:: PROVIDED RECORDS

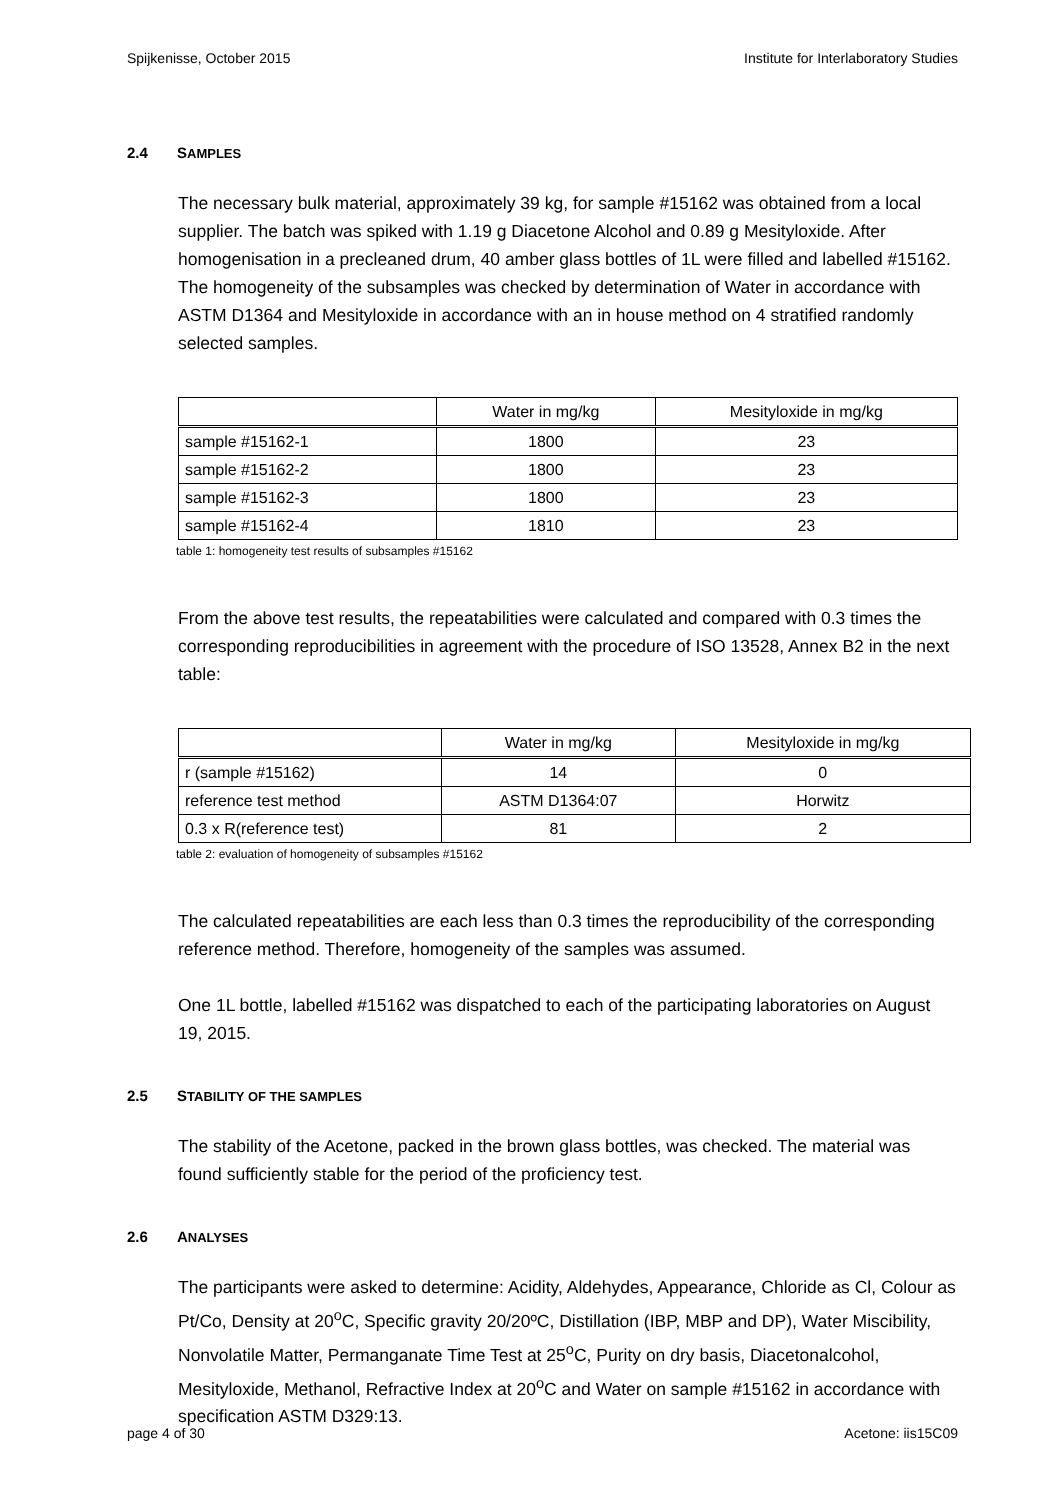Spijkenisse, October 2015 Institute for Interlaboratory Studies
2.4 SAMPLES
The necessary bulk material, approximately 39 kg, for sample #15162 was obtained from a local supplier. The batch was spiked with 1.19 g Diacetone Alcohol and 0.89 g Mesityloxide. After homogenisation in a precleaned drum, 40 amber glass bottles of 1L were filled and labelled #15162. The homogeneity of the subsamples was checked by determination of Water in accordance with ASTM D1364 and Mesityloxide in accordance with an in house method on 4 stratified randomly selected samples.
| | Water in mg/kg | Mesityloxide in mg/kg |
| sample #15162-1 | 1800 | 23 |
| sample #15162-2 | 1800 | 23 |
| sample #15162-3 | 1800 | 23 |
| sample #15162-4 | 1810 | 23 |
table 1: homogeneity test results of subsamples #15162
From the above test results, the repeatabilities were calculated and compared with 0.3 times the corresponding reproducibilities in agreement with the procedure of ISO 13528, Annex B2 in the next table:
| | Water in mg/kg | Mesityloxide in mg/kg |
| r (sample #15162) | 14 | 0 |
| reference test method | ASTM D1364:07 | Horwitz |
| 0.3 x R(reference test) | 81 | 2 |
table 2: evaluation of homogeneity of subsamples #15162
The calculated repeatabilities are each less than 0.3 times the reproducibility of the corresponding reference method. Therefore, homogeneity of the samples was assumed.
One 1L bottle, labelled #15162 was dispatched to each of the participating laboratories on August 19, 2015.
2.5 STABILITY OF THE SAMPLES
The stability of the Acetone, packed in the brown glass bottles, was checked. The material was found sufficiently stable for the period of the proficiency test.
2.6 ANALYSES
The participants were asked to determine: Acidity, Aldehydes, Appearance, Chloride as Cl, Colour as Pt/Co, Density at 20<sup>o</sup>C, Specific gravity 20/20ºC, Distillation (IBP, MBP and DP), Water Miscibility, Nonvolatile Matter, Permanganate Time Test at 25<sup>o</sup>C, Purity on dry basis, Diacetonalcohol, Mesityloxide, Methanol, Refractive Index at 20<sup>o</sup>C and Water on sample #15162 in accordance with specification ASTM D329:13.
page 4 of 30 Acetone: iis15C09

::::

Each line of the data that holds "results" should be reported.

table 1: homogeneity test results of subsamples #15162
From the above test results, the repeatabilities were calculated and compared with 0.3 times the corresponding reproducibilities in agreement with the procedure of ISO 13528, Annex B2 in the next table:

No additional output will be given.